- Opening Delimiter -

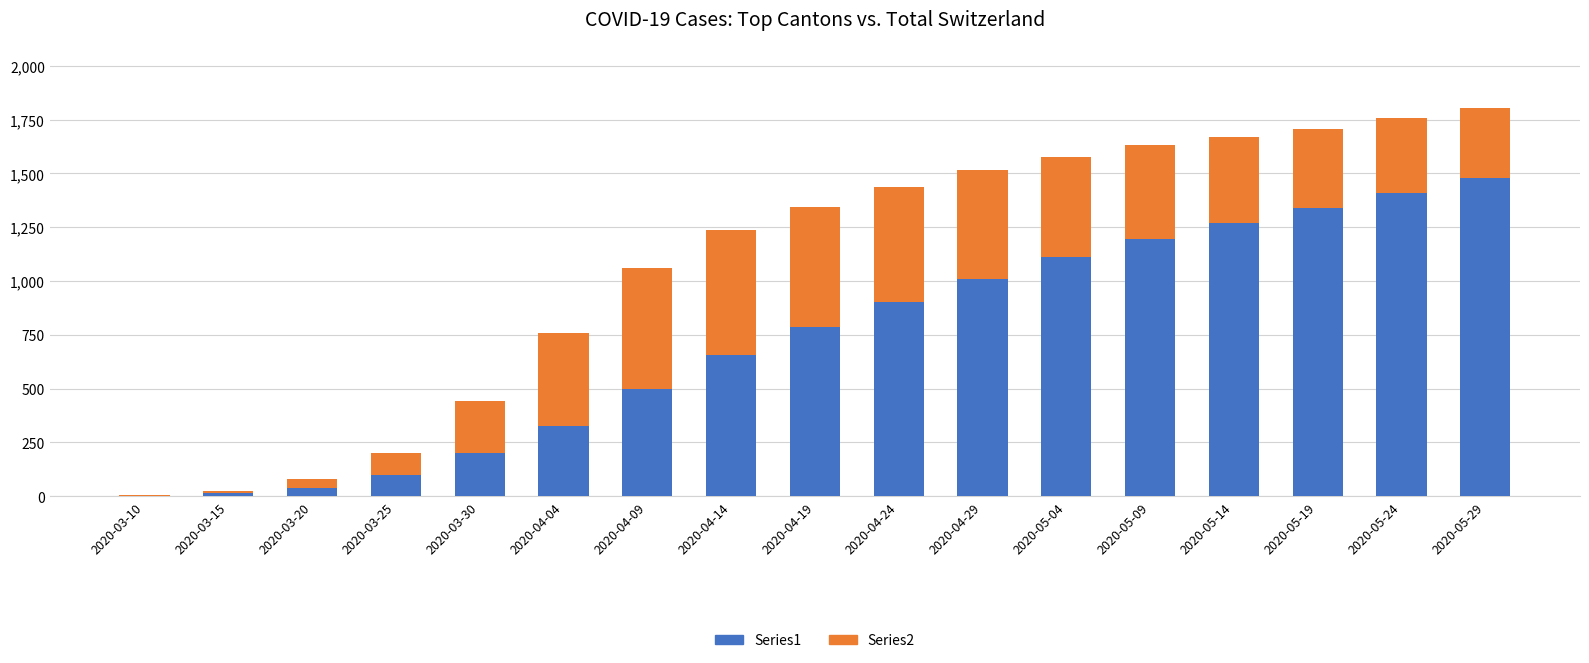

At which label does Series1 reach its peak?

2020-05-29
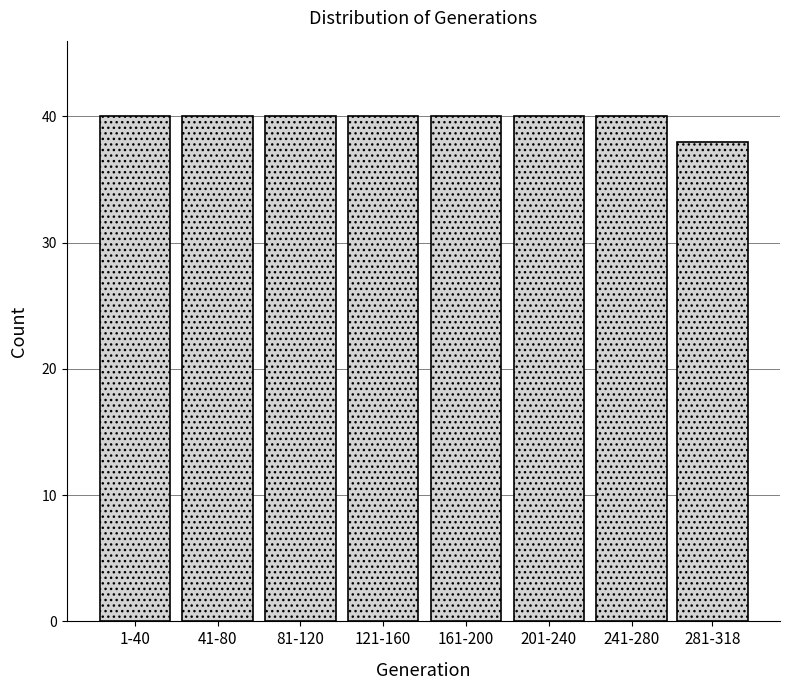

Reading left to right, extract all data points from this chart.

1-40=40	41-80=40	81-120=40	121-160=40	161-200=40	201-240=40	241-280=40	281-318=38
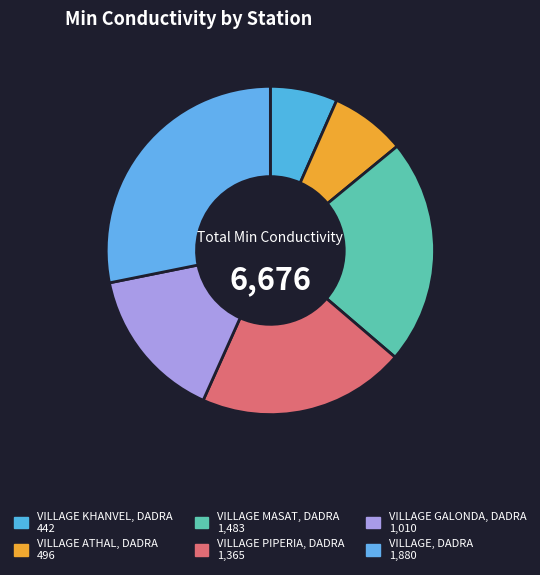

Is it true that VILLAGE ATHAL, DADRA is 7% of the pie?

True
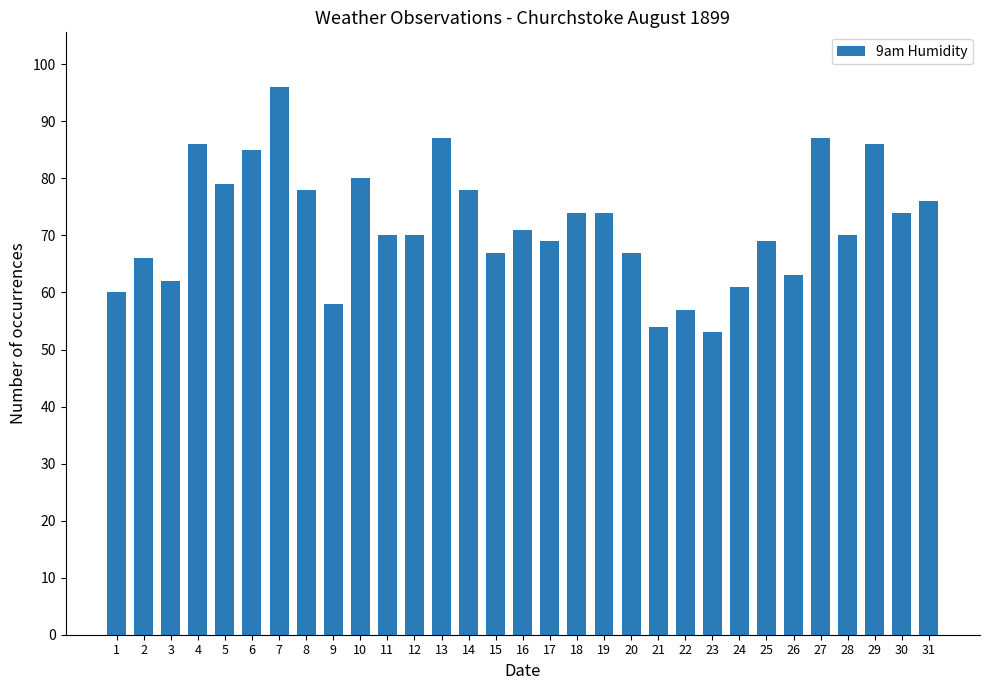

What is the difference between the maximum and minimum values?

43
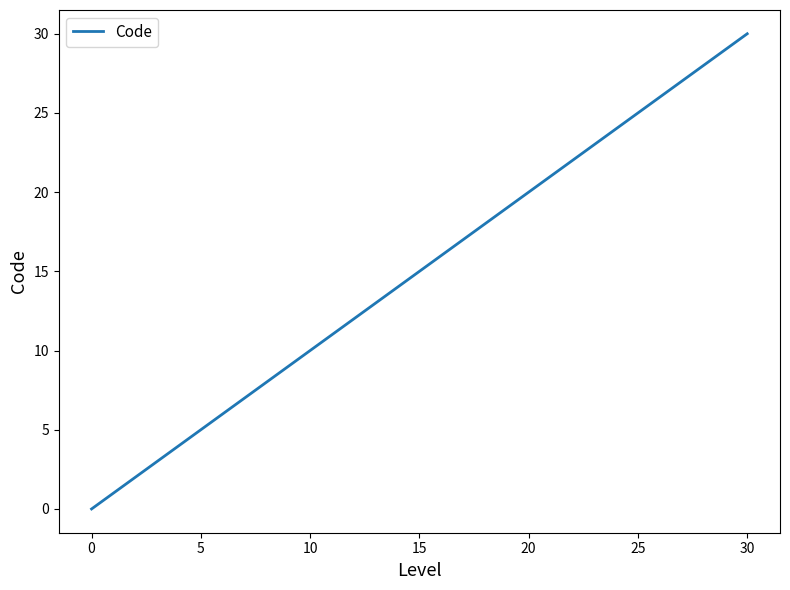

What is the greatest value displayed?

30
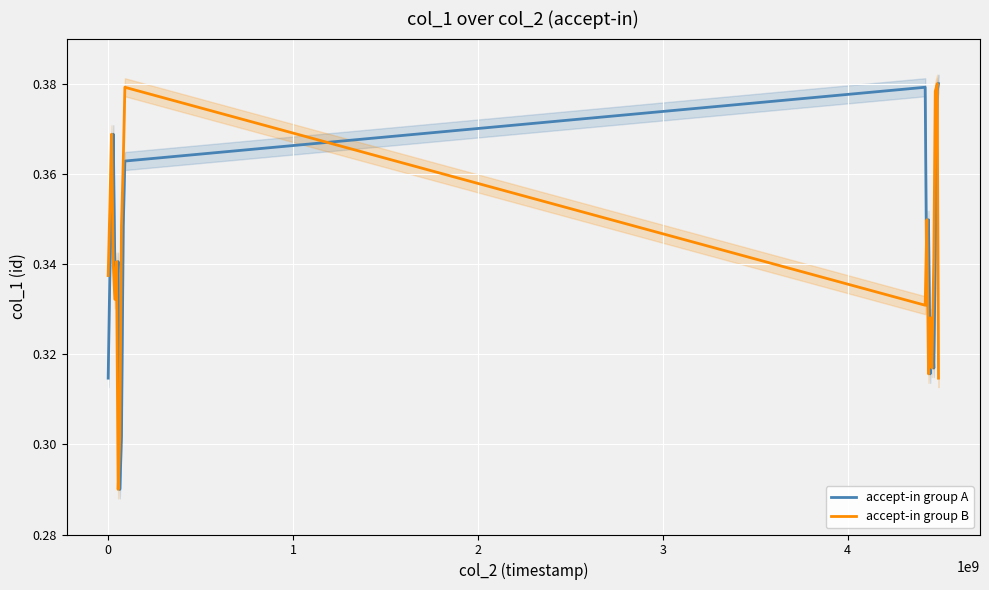

After their last crossing, which series has the higher values: accept-in group B or accept-in group A?

accept-in group A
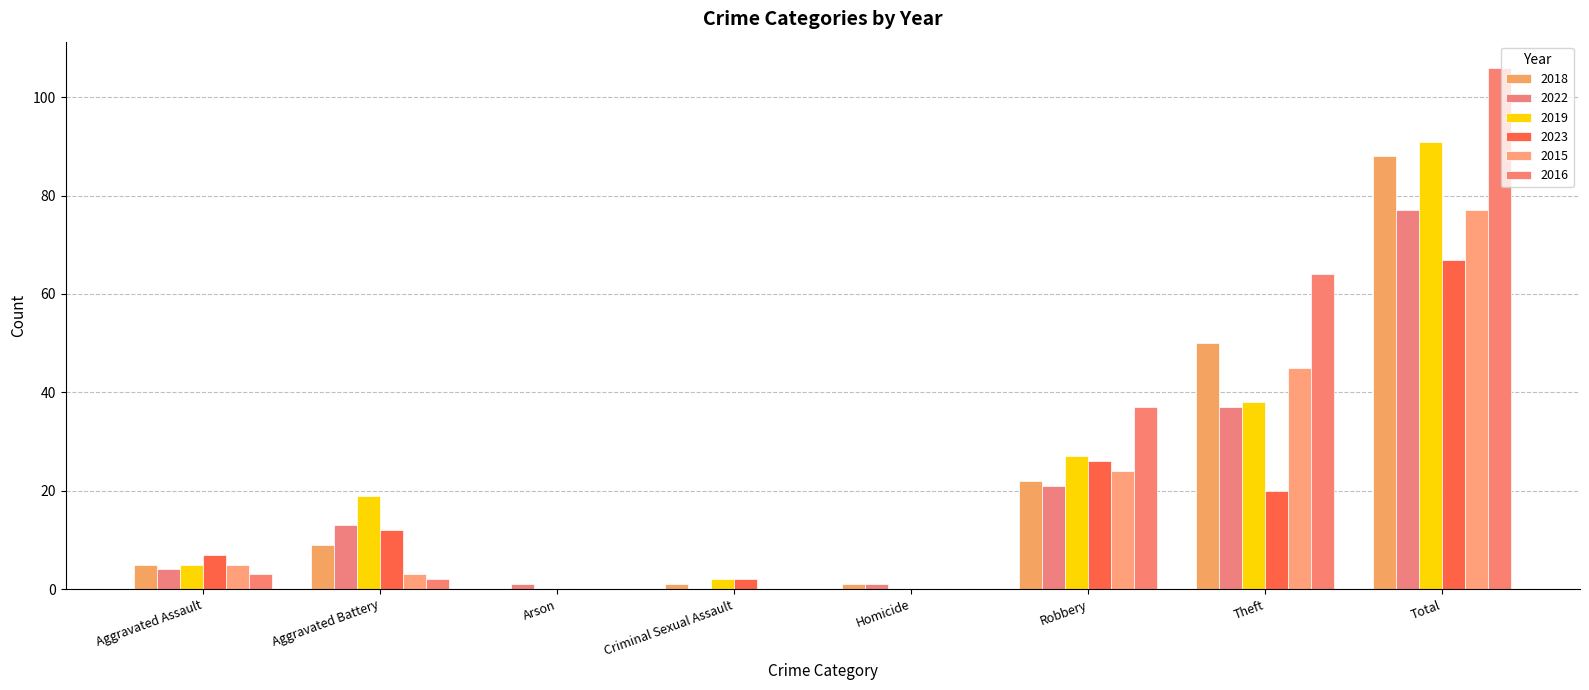

Are the bars horizontal?

No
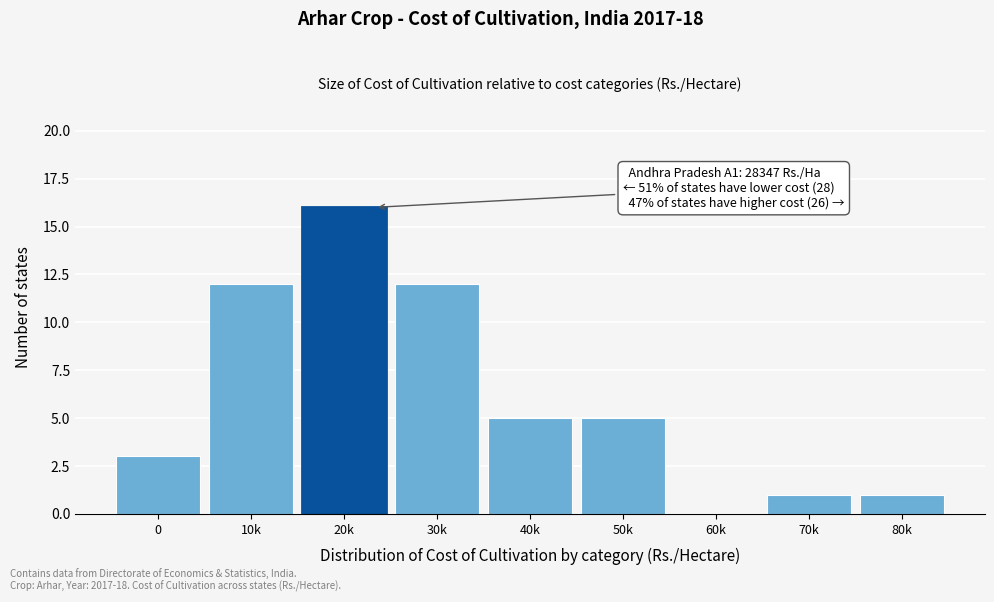

Reading right to left, transcribe all the data shown in this chart.

80k=1	70k=1	60k=0	50k=5	40k=5	30k=12	20k=16	10k=12	0=3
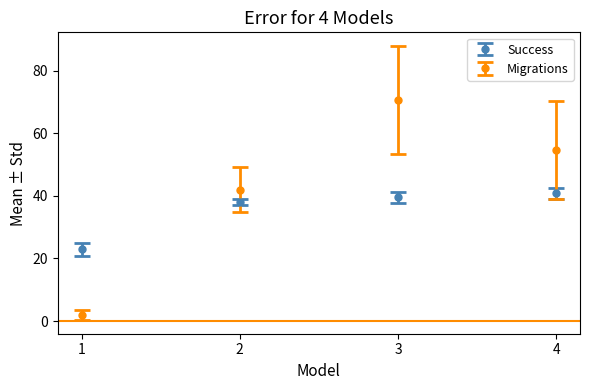

What is the sum of the Migrations values at 4 and 3?

125.2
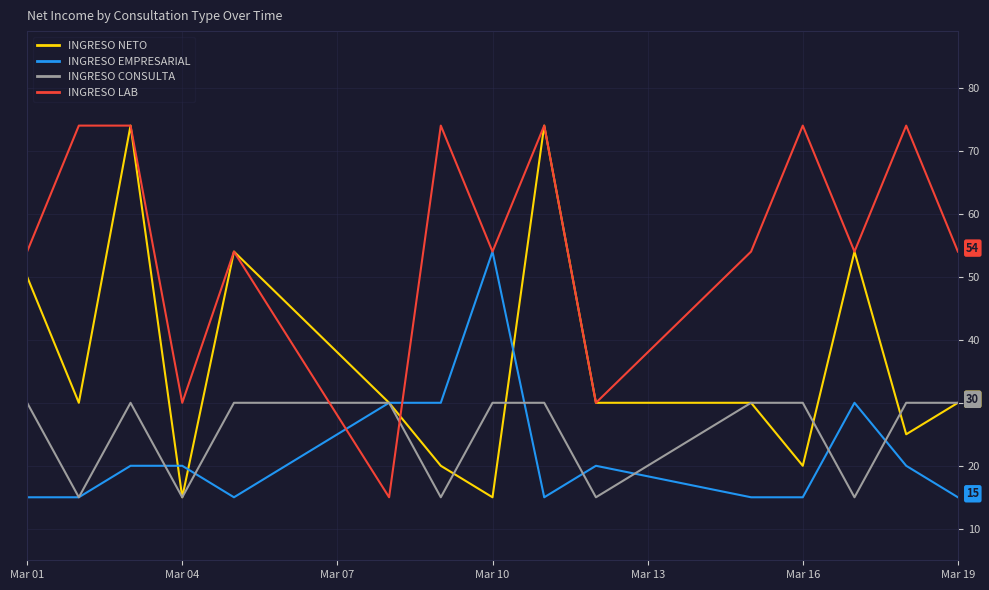

Does the chart have visible grid lines?

Yes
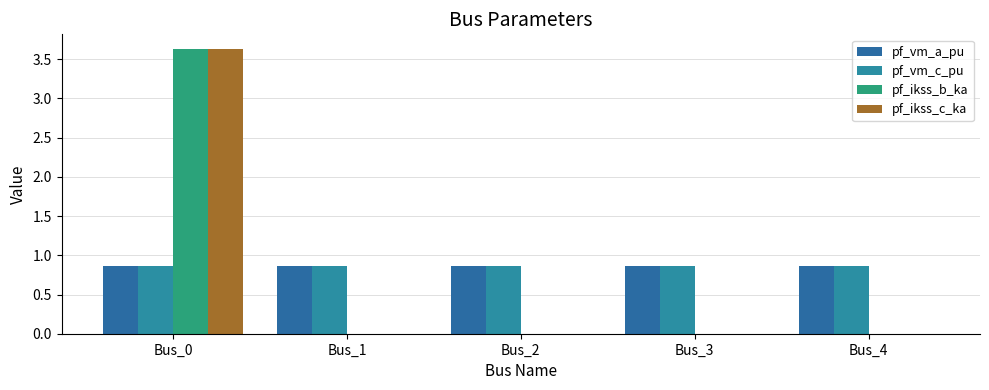

Reading right to left, what are all the values shown in this chart?

pf_vm_a_pu: 0.9	0.9	0.9	0.9	0.9
pf_vm_c_pu: 0.9	0.9	0.9	0.9	0.9
pf_ikss_b_ka: 0.0	0.0	0.0	0.0	3.6
pf_ikss_c_ka: 0.0	0.0	0.0	0.0	3.6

- Closing Delimiter -

◆ Exercise directions:
Reproduce all of the entries above word for word, leaving out the pictures.

◆ The completed task:
At which label does Series1 reach its peak?

2020-05-29

Reading left to right, extract all data points from this chart.

1-40=40	41-80=40	81-120=40	121-160=40	161-200=40	201-240=40	241-280=40	281-318=38

Is it true that VILLAGE ATHAL, DADRA is 7% of the pie?

True

What is the difference between the maximum and minimum values?

43

What is the greatest value displayed?

30

After their last crossing, which series has the higher values: accept-in group B or accept-in group A?

accept-in group A

Are the bars horizontal?

No

Reading right to left, transcribe all the data shown in this chart.

80k=1	70k=1	60k=0	50k=5	40k=5	30k=12	20k=16	10k=12	0=3

What is the sum of the Migrations values at 4 and 3?

125.2

Does the chart have visible grid lines?

Yes

Reading right to left, what are all the values shown in this chart?

pf_vm_a_pu: 0.9	0.9	0.9	0.9	0.9
pf_vm_c_pu: 0.9	0.9	0.9	0.9	0.9
pf_ikss_b_ka: 0.0	0.0	0.0	0.0	3.6
pf_ikss_c_ka: 0.0	0.0	0.0	0.0	3.6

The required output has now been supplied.